Reproduce the listing below exactly, from its first line down to and including the line with "uction et de".

*** Given data Section Begins ***

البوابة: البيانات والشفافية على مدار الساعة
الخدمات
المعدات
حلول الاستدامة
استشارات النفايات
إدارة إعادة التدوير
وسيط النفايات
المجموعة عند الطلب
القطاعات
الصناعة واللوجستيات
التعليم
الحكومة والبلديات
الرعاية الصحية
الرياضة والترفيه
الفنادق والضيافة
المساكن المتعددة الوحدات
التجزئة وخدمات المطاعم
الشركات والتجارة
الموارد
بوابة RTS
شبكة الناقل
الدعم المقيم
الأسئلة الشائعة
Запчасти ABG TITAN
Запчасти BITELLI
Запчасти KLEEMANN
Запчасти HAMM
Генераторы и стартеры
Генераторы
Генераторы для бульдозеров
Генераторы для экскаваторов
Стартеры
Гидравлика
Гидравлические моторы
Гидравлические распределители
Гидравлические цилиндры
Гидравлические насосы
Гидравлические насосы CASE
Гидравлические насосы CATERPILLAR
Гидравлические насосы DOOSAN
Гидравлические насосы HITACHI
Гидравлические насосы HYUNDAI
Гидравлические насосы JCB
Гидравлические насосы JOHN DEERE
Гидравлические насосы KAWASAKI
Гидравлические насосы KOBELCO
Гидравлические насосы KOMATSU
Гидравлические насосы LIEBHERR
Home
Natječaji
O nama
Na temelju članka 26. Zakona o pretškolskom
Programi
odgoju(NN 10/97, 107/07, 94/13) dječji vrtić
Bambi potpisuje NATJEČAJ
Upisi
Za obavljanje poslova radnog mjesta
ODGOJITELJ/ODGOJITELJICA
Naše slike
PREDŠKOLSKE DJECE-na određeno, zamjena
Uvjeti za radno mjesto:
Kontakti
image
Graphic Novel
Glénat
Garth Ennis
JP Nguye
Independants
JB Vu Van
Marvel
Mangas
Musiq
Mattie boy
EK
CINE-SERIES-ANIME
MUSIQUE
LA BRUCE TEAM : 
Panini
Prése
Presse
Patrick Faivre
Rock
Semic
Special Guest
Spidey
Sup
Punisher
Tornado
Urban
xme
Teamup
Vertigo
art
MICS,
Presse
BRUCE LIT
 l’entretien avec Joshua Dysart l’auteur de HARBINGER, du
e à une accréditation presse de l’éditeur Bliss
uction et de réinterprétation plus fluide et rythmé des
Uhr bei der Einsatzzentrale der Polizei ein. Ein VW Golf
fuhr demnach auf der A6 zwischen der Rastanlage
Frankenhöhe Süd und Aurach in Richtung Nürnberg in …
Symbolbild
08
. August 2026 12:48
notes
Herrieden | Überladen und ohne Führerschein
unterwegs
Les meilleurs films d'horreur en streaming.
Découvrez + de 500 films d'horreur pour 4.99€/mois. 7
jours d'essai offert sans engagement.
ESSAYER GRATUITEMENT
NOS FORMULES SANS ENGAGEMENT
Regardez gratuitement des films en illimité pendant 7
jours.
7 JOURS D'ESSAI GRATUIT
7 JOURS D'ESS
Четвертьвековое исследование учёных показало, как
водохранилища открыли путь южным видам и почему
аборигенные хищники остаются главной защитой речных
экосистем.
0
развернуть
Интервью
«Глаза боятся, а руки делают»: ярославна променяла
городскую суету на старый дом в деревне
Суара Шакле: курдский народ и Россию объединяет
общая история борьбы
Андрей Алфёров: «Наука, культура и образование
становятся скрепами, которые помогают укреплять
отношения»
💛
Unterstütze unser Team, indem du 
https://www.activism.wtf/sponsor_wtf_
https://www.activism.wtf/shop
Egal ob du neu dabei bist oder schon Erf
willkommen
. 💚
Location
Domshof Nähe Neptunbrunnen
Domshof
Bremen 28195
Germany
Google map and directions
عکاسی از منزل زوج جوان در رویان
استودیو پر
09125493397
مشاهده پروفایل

*** Given data Section Ends ***

*Task response*.
البوابة: البيانات والشفافية على مدار الساعة
الخدمات
المعدات
حلول الاستدامة
استشارات النفايات
إدارة إعادة التدوير
وسيط النفايات
المجموعة عند الطلب
القطاعات
الصناعة واللوجستيات
التعليم
الحكومة والبلديات
الرعاية الصحية
الرياضة والترفيه
الفنادق والضيافة
المساكن المتعددة الوحدات
التجزئة وخدمات المطاعم
الشركات والتجارة
الموارد
بوابة RTS
شبكة الناقل
الدعم المقيم
الأسئلة الشائعة
Запчасти ABG TITAN
Запчасти BITELLI
Запчасти KLEEMANN
Запчасти HAMM
Генераторы и стартеры
Генераторы
Генераторы для бульдозеров
Генераторы для экскаваторов
Стартеры
Гидравлика
Гидравлические моторы
Гидравлические распределители
Гидравлические цилиндры
Гидравлические насосы
Гидравлические насосы CASE
Гидравлические насосы CATERPILLAR
Гидравлические насосы DOOSAN
Гидравлические насосы HITACHI
Гидравлические насосы HYUNDAI
Гидравлические насосы JCB
Гидравлические насосы JOHN DEERE
Гидравлические насосы KAWASAKI
Гидравлические насосы KOBELCO
Гидравлические насосы KOMATSU
Гидравлические насосы LIEBHERR
Home
Natječaji
O nama
Na temelju članka 26. Zakona o pretškolskom
Programi
odgoju(NN 10/97, 107/07, 94/13) dječji vrtić
Bambi potpisuje NATJEČAJ
Upisi
Za obavljanje poslova radnog mjesta
ODGOJITELJ/ODGOJITELJICA
Naše slike
PREDŠKOLSKE DJECE-na određeno, zamjena
Uvjeti za radno mjesto:
Kontakti
image
Graphic Novel
Glénat
Garth Ennis
JP Nguye
Independants
JB Vu Van
Marvel
Mangas
Musiq
Mattie boy
EK
CINE-SERIES-ANIME
MUSIQUE
LA BRUCE TEAM : 
Panini
Prése
Presse
Patrick Faivre
Rock
Semic
Special Guest
Spidey
Sup
Punisher
Tornado
Urban
xme
Teamup
Vertigo
art
MICS,
Presse
BRUCE LIT
 l’entretien avec Joshua Dysart l’auteur de HARBINGER, du
e à une accréditation presse de l’éditeur Bliss
uction et de réinterprétation plus fluide et rythmé des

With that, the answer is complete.